Try it » Return every line of the material below word for word, keeping the original order and line breaks.

================================

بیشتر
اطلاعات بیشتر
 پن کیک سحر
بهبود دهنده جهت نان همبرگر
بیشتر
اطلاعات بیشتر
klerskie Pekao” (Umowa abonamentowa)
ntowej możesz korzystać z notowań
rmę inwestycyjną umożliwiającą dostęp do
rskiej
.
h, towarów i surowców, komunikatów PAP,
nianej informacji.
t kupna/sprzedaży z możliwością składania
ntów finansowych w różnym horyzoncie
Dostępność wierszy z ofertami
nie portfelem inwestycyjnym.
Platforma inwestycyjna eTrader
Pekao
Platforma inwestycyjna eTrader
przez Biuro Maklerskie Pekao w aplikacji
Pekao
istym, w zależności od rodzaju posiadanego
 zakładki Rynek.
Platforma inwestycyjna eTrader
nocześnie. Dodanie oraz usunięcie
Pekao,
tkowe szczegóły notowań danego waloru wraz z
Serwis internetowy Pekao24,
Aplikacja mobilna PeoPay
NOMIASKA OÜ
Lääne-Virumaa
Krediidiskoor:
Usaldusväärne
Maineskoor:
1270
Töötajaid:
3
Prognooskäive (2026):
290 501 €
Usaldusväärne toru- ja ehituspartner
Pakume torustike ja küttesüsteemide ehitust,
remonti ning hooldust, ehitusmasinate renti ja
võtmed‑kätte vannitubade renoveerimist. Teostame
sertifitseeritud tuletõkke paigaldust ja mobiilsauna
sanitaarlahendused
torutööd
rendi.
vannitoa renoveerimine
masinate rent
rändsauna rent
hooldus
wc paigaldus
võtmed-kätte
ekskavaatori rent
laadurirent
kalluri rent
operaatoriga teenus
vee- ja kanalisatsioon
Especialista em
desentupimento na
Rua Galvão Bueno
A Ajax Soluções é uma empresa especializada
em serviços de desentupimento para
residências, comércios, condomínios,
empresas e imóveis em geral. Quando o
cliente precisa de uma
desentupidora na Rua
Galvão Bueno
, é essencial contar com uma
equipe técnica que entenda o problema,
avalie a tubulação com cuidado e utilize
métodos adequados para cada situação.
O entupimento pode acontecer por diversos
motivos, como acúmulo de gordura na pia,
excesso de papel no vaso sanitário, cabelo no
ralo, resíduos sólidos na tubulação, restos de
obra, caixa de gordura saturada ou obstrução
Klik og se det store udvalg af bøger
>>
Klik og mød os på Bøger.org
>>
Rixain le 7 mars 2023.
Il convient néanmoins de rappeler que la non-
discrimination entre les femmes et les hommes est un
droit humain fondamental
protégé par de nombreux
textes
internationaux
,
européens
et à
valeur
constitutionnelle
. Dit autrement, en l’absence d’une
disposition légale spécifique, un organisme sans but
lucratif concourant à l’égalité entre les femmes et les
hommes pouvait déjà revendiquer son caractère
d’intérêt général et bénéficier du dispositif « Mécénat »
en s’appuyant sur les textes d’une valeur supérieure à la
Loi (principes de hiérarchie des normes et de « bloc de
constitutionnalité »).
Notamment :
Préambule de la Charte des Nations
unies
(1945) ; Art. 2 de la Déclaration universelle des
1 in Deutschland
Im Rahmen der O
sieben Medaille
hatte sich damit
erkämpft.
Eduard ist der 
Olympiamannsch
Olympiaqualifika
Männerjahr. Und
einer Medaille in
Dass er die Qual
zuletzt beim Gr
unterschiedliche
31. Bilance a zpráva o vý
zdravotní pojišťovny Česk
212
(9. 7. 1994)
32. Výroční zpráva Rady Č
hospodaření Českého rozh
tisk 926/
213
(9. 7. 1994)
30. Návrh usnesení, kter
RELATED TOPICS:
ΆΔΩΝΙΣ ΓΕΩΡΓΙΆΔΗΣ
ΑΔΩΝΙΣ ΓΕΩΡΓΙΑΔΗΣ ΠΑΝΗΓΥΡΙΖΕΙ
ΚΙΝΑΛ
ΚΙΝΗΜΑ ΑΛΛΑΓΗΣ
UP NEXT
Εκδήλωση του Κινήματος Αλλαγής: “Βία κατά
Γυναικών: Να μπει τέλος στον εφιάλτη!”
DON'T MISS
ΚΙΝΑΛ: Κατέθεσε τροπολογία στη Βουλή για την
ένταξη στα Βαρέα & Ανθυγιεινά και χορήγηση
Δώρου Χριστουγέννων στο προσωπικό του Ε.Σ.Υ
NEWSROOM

================================

Task answer »
بیشتر
اطلاعات بیشتر
 پن کیک سحر
بهبود دهنده جهت نان همبرگر
بیشتر
اطلاعات بیشتر
klerskie Pekao” (Umowa abonamentowa)
ntowej możesz korzystać z notowań
rmę inwestycyjną umożliwiającą dostęp do
rskiej
.
h, towarów i surowców, komunikatów PAP,
nianej informacji.
t kupna/sprzedaży z możliwością składania
ntów finansowych w różnym horyzoncie
Dostępność wierszy z ofertami
nie portfelem inwestycyjnym.
Platforma inwestycyjna eTrader
Pekao
Platforma inwestycyjna eTrader
przez Biuro Maklerskie Pekao w aplikacji
Pekao
istym, w zależności od rodzaju posiadanego
 zakładki Rynek.
Platforma inwestycyjna eTrader
nocześnie. Dodanie oraz usunięcie
Pekao,
tkowe szczegóły notowań danego waloru wraz z
Serwis internetowy Pekao24,
Aplikacja mobilna PeoPay
NOMIASKA OÜ
Lääne-Virumaa
Krediidiskoor:
Usaldusväärne
Maineskoor:
1270
Töötajaid:
3
Prognooskäive (2026):
290 501 €
Usaldusväärne toru- ja ehituspartner
Pakume torustike ja küttesüsteemide ehitust,
remonti ning hooldust, ehitusmasinate renti ja
võtmed‑kätte vannitubade renoveerimist. Teostame
sertifitseeritud tuletõkke paigaldust ja mobiilsauna
sanitaarlahendused
torutööd
rendi.
vannitoa renoveerimine
masinate rent
rändsauna rent
hooldus
wc paigaldus
võtmed-kätte
ekskavaatori rent
laadurirent
kalluri rent
operaatoriga teenus
vee- ja kanalisatsioon
Especialista em
desentupimento na
Rua Galvão Bueno
A Ajax Soluções é uma empresa especializada
em serviços de desentupimento para
residências, comércios, condomínios,
empresas e imóveis em geral. Quando o
cliente precisa de uma
desentupidora na Rua
Galvão Bueno
, é essencial contar com uma
equipe técnica que entenda o problema,
avalie a tubulação com cuidado e utilize
métodos adequados para cada situação.
O entupimento pode acontecer por diversos
motivos, como acúmulo de gordura na pia,
excesso de papel no vaso sanitário, cabelo no
ralo, resíduos sólidos na tubulação, restos de
obra, caixa de gordura saturada ou obstrução
Klik og se det store udvalg af bøger
>>
Klik og mød os på Bøger.org
>>
Rixain le 7 mars 2023.
Il convient néanmoins de rappeler que la non-
discrimination entre les femmes et les hommes est un
droit humain fondamental
protégé par de nombreux
textes
internationaux
,
européens
et à
valeur
constitutionnelle
. Dit autrement, en l’absence d’une
disposition légale spécifique, un organisme sans but
lucratif concourant à l’égalité entre les femmes et les
hommes pouvait déjà revendiquer son caractère
d’intérêt général et bénéficier du dispositif « Mécénat »
en s’appuyant sur les textes d’une valeur supérieure à la
Loi (principes de hiérarchie des normes et de « bloc de
constitutionnalité »).
Notamment :
Préambule de la Charte des Nations
unies
(1945) ; Art. 2 de la Déclaration universelle des
1 in Deutschland
Im Rahmen der O
sieben Medaille
hatte sich damit
erkämpft.
Eduard ist der 
Olympiamannsch
Olympiaqualifika
Männerjahr. Und
einer Medaille in
Dass er die Qual
zuletzt beim Gr
unterschiedliche
31. Bilance a zpráva o vý
zdravotní pojišťovny Česk
212
(9. 7. 1994)
32. Výroční zpráva Rady Č
hospodaření Českého rozh
tisk 926/
213
(9. 7. 1994)
30. Návrh usnesení, kter
RELATED TOPICS:
ΆΔΩΝΙΣ ΓΕΩΡΓΙΆΔΗΣ
ΑΔΩΝΙΣ ΓΕΩΡΓΙΑΔΗΣ ΠΑΝΗΓΥΡΙΖΕΙ
ΚΙΝΑΛ
ΚΙΝΗΜΑ ΑΛΛΑΓΗΣ
UP NEXT
Εκδήλωση του Κινήματος Αλλαγής: “Βία κατά
Γυναικών: Να μπει τέλος στον εφιάλτη!”
DON'T MISS
ΚΙΝΑΛ: Κατέθεσε τροπολογία στη Βουλή για την
ένταξη στα Βαρέα & Ανθυγιεινά και χορήγηση
Δώρου Χριστουγέννων στο προσωπικό του Ε.Σ.Υ
NEWSROOM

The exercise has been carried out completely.